Our study revealed that machine performance constructed by combining dataset B and C was the highest when considering AUROC alone. However, the model created by combining only dataset B or C showed better or similar performance than the model that combined all datasets, considering ACC and F1 score. These results can be attributed to the result reported in the previous study, indicating that the performance of machine tends to deteriorate when the number of variables exceeds the number of patients [42]. The study concluded that the efficiency of developing predictive models decreases when the number of predictors exceeds the number of participants. The observed outcome can be attributed to the limited number of participants and the large number of variables involved, considering the demographics of our study, which involved 45 patients and 31 variables in the internal validation. However, the performance of the combining model was superior compared to the models created only with a single dataset. In conclusion, our study results revealed that incorporating systemic or psychiatric factors, in addition to ophthalmologic factors, when constructing a predictive model, significantly helps predict surgical failure although determining whether combining all variables would result in improved performance is impossible. This finding should also be considered in the further studies.

This study has several limitations. First is its retrospective nature and the relatively small sample size, which includes patients who have undergone previous glaucoma surgery. Studies using ML revealed that the performance of the model tends to improve when including a larger number of patients. Furthermore, despite the diverse severity of patients’ glaucoma, we were unable to find suitable test results for preoperative evaluation. Further studies should incorporate a prospective design to include a larger number of patients, categorizing the severity of glaucoma. Second, the 1-year postoperative follow-up period is insufficient for predicting surgical outcomes of Ahmed valve implantation. Although the follow-up period might be insufficient, maintaining favorable outcomes during the first 1-year is important for long-term IOP management after the Ahmed valve implantation. Therefore, our study provides information about the significant factors that require attention during the first 1-year period postoperatively to improve long-term surgical outcomes of the Ahmed valve implantation. Third, studies using ML techniques needs to leverage big data from multi-center to overcome the limitations of data. However, our study was limited to using data from a single tertiary hospital, which compromised its representativeness. Future studies need to be designed as multicenter to enhance generalizability of the findings. Fourth, the data were imbalanced with a low incidence of outcome. Despite the low rate of outcomes is a real-world setting, there is significance in this study being the first attempt to utilize ML techniques for Ahmed valve surgery.

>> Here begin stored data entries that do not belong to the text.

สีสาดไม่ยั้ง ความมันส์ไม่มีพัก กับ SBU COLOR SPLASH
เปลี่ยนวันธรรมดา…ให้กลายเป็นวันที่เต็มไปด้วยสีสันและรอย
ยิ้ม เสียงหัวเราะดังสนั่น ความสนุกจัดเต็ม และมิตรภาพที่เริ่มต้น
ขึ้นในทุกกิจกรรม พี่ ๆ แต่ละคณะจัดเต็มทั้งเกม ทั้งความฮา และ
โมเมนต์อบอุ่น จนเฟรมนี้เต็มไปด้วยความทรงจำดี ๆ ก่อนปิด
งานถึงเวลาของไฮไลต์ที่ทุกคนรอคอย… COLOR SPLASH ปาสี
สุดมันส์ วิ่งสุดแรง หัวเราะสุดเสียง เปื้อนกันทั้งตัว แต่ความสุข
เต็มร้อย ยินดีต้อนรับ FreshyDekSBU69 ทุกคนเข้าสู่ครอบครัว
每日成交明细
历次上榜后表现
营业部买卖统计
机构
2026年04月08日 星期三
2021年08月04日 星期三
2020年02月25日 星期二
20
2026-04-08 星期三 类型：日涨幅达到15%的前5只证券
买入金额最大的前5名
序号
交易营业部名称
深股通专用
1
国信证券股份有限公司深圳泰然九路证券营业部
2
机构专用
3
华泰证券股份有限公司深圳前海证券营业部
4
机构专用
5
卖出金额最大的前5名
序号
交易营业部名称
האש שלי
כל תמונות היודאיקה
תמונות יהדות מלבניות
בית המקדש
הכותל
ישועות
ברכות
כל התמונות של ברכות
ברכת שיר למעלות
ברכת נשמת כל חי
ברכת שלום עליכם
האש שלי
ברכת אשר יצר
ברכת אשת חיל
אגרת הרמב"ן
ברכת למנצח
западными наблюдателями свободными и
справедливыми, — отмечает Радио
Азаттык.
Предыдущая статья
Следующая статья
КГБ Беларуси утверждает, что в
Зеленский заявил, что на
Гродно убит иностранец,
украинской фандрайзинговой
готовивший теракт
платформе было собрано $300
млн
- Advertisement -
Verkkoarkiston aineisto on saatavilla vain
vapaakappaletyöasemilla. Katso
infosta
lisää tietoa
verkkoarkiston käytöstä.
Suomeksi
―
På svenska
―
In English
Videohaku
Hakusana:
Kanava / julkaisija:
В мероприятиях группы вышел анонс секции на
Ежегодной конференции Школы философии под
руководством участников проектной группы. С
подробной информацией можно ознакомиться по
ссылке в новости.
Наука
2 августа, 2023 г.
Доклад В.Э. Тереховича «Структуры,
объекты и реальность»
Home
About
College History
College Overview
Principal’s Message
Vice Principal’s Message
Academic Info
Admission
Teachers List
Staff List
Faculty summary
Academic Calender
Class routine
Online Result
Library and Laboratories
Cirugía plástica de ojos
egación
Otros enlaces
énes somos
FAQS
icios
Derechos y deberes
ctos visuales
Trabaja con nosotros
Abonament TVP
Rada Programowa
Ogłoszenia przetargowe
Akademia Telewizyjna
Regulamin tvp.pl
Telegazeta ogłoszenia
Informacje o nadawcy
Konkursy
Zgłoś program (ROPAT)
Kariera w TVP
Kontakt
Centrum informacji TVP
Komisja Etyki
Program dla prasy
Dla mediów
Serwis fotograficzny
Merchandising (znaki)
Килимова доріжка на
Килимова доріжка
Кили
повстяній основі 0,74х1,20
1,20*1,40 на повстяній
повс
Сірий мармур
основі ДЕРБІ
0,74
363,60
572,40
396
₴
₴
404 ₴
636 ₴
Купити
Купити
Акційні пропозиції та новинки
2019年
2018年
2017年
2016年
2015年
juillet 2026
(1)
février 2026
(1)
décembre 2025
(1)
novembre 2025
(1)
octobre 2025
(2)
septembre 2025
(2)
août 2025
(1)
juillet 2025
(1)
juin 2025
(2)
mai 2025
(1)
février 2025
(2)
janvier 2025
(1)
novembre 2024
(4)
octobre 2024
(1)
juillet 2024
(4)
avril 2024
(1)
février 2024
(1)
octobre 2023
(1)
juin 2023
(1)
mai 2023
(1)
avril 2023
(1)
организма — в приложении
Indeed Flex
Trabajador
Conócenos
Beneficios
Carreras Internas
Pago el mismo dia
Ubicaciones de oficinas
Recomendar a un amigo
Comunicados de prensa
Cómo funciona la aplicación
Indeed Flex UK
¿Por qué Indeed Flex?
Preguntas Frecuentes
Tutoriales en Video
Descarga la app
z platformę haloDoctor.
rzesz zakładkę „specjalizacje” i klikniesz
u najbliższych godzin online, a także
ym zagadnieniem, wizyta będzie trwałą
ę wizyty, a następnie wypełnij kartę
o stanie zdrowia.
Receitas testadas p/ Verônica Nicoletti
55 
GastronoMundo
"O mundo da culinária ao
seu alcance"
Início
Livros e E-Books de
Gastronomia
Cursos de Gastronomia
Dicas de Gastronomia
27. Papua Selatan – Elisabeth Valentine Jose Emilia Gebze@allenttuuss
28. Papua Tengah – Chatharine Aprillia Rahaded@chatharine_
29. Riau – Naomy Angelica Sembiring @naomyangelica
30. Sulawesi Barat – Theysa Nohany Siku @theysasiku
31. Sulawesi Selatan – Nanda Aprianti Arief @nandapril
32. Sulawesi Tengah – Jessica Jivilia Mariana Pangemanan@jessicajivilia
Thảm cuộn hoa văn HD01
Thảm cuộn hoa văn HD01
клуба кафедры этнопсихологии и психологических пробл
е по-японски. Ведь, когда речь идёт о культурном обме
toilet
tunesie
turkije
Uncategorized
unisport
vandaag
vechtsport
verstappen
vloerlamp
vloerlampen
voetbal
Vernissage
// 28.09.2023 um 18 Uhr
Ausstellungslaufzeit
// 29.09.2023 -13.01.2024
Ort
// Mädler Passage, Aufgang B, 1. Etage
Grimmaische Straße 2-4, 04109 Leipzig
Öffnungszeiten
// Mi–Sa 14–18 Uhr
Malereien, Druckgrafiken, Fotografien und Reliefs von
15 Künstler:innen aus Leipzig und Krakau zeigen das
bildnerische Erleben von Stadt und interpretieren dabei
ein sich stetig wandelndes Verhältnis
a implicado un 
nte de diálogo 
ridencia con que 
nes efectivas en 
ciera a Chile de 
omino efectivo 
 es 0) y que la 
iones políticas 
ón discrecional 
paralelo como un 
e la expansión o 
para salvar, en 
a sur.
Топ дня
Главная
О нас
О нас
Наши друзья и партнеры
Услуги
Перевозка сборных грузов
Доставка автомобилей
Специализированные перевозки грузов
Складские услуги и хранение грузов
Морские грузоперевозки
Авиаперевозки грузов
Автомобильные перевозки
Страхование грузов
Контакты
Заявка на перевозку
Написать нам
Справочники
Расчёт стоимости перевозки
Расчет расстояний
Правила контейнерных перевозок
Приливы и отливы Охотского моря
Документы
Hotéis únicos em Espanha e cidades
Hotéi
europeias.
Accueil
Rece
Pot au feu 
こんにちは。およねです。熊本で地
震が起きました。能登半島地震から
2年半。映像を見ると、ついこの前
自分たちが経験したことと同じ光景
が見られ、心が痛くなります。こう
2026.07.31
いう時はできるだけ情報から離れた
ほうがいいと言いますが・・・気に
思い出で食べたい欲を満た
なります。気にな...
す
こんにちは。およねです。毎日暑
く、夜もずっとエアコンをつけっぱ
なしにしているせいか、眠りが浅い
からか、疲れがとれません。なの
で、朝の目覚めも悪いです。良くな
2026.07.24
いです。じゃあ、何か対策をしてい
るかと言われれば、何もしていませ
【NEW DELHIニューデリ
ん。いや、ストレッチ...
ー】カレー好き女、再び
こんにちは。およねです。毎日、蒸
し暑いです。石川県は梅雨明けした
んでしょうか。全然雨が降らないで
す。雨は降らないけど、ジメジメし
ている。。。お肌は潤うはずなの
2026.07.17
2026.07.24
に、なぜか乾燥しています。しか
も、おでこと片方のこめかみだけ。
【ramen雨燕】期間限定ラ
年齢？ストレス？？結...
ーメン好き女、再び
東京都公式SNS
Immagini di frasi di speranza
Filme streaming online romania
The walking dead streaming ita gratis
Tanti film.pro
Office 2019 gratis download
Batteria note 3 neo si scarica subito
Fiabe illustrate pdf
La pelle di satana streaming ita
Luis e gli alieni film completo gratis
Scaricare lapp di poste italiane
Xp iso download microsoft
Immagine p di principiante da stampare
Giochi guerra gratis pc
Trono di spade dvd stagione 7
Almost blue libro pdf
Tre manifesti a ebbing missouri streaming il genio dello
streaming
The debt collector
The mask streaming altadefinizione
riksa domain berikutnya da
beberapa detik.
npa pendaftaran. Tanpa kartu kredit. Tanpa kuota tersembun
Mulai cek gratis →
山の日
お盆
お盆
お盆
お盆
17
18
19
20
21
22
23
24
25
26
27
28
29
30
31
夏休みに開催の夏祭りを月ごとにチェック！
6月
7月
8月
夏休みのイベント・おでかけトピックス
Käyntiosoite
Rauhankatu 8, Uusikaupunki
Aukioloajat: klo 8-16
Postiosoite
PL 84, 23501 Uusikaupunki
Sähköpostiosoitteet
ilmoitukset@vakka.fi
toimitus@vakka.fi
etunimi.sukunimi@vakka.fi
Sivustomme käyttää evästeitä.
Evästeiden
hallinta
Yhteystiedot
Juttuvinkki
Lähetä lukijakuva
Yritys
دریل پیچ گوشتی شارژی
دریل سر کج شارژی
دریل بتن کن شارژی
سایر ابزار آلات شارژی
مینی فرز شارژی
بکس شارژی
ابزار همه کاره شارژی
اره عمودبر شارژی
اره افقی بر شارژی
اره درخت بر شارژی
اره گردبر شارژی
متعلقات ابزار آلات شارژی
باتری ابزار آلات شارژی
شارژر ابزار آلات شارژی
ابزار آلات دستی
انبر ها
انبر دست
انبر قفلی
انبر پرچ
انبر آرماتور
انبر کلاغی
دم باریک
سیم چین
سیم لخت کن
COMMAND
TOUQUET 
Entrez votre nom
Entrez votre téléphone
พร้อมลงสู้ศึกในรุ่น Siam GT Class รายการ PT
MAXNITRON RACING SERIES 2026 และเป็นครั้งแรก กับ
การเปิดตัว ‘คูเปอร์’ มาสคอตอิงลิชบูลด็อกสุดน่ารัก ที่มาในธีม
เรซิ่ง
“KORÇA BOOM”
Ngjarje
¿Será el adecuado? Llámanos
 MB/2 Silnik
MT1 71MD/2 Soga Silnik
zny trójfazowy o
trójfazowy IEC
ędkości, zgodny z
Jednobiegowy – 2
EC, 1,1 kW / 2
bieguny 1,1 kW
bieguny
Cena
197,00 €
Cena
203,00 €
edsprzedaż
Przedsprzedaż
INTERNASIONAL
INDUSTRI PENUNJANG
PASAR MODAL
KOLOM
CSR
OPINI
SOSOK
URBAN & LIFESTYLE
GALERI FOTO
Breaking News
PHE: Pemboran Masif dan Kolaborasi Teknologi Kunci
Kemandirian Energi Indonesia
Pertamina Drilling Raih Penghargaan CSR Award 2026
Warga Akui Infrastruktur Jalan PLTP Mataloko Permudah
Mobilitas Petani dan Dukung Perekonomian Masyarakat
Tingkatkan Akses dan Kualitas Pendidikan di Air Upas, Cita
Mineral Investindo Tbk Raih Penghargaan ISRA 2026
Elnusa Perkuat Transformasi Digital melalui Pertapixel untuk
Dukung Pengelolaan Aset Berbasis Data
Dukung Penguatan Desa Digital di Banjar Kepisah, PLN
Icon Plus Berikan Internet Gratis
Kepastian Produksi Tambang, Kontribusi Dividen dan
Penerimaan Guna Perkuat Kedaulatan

Fifth, we developed a predictive model using extracted features from the medical image rather than using the image itself. We utilized multiple data sources, but all of them were structured data. Several recent studies have reported the use of eye images themselves to develop predictive models or improve their performance [43,44,45]. Therefore, further research is needed to utilize the images themselves when developing data-integrated predictive models.

Conclusions

In conclusion, we have revealed that the use of ML offers some predictive value in predicting the outcomes of Ahmed valve implantation at 1 year. Furthermore, incorporating not only ophthalmic factors but also systemic and psychiatric factors as additional variables improves model performance. Despite some limitations, we believe that our study will serve as an important step in applying ML not only for diagnosing glaucoma but also for incorporating it into the expanding range of surgical techniques for patients with glaucoma. Such an approach would aid in individually predicting surgical outcomes and selecting appropriate surgical techniques. Hence, further studies that use multicenter designs and larger patients are necessary to improve model performance.